Oriel FeldmanHall, a neuroscientist who studies morality at Brown University and did not contribute to the Nature Neuroscience study, says the structure of the game may be what’s causing the lies to escalate, since there are no consequences for gaining more money through lying.
“Rather than demonstrating a dishonest snowball effect, [the authors] may just be illustrating successful learning,” she writes me in an email. (They didn’t rule out or mention this alternative interpretation, she adds.)
So it’s not necessarily that the participants stop feeling bad. It’s that they’re figuring out how to succeed in the game.
In her lab, FeldmanHall finds that when she gives her participants negative feedback on their selfish decisions — like showing participants that their actions are harming others — they issue a course correction. They become less selfish. In one experiment, FeldmanHall gave participants an unsettling choice: They could have some money, but the more they took, the more a participant in another room would receive an electric shock. When participants were shown the video of the consequences of their actions (people being zapped), they took less money.
Is there a way to stop people from lying?
It’s clear that some people are more prone to dishonesty than others — and are unlikely to change. Here’s one reason: Research suggests some people have a stronger physiological response to moral dilemmas than others. And extreme forms of lying, like compulsive lying, may be indicative of an underlying personality disorder.
But let’s assume politicians aren’t abnormal in this way, and that they are just normal people who are in an environment that rewards lying. Is there any way to keep them honest?
Sharot, the author of the new study, has a simple suggestion: “Perhaps we can nudge people away from dishonesty by calling them on their lies even if they are small, and try to reproduce an emotional reaction,” she says. In other words, reminding people they’re lying could help revive the negative feeling that may have been lost. Though this could backfire: People can become defensive when being called a liar.
Social norms play a big role, too, for ordinary people at least.

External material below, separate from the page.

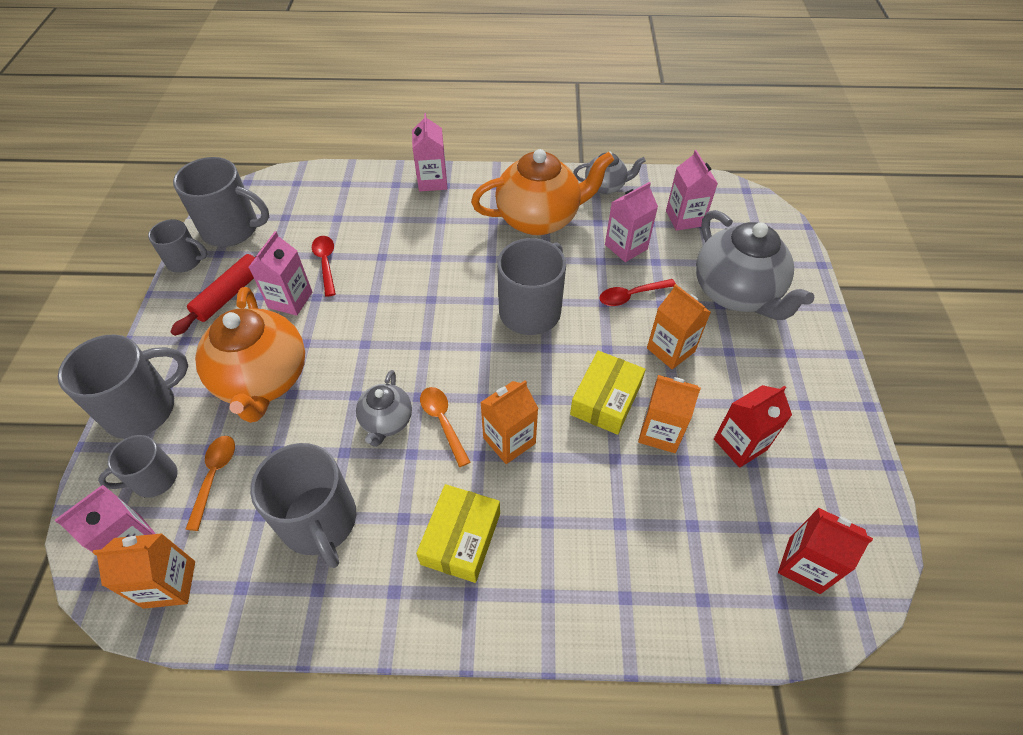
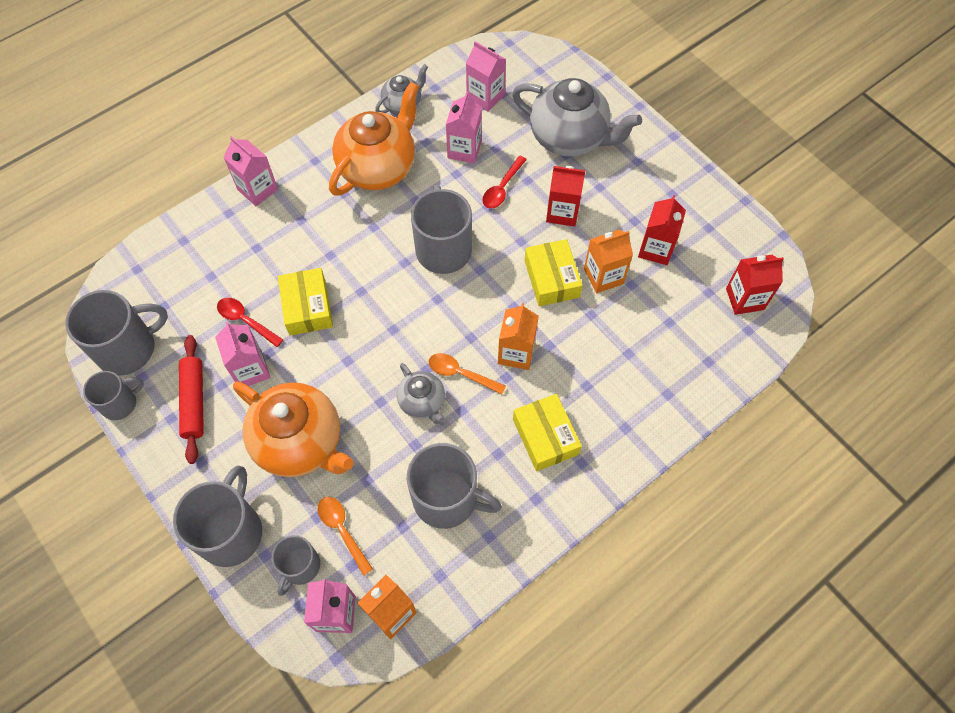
camera: 40 degrees left, 10 degrees up
(379, 283) = (307, 307): none -> yellow box
(670, 350) = (562, 212): orange carton -> red carton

David Rand, a Yale University psychologist, has found that when cooperation and truth telling are established upfront as the norm, people are more likely to play fair in the future.
Even politicians may listen to nudges to keep the fibbing to a minimum.
In a small study, political scientists Brendan Nyhan and Jason Reifler found some evidence that down-ballot candidates who were sent letters reminding them "politicians who lie put their reputations and careers at risk, but only when those lies are exposed" were somewhat more truthful in their campaigns, as measured by newspaper fact checks.
A 2015 study in the Quarterly Journal of Political Science also showed this in a straightforward manner: When researchers paid political partisans to be honest, they were more likely to answer questions about the country and the economy correctly.
I asked Sharot if she thinks her work has any bearing on politicians. Can a long public life of small lies make you completely comfortable with lying?
“If someone has been repeatedly engaging in dishonest behavior, it is likely that that person has emotionally adapted to their own lying,” she says.
But what about Trump — is he a special case? Sharot wouldn’t answer. But she says he’s welcome to participate in a future study to find out.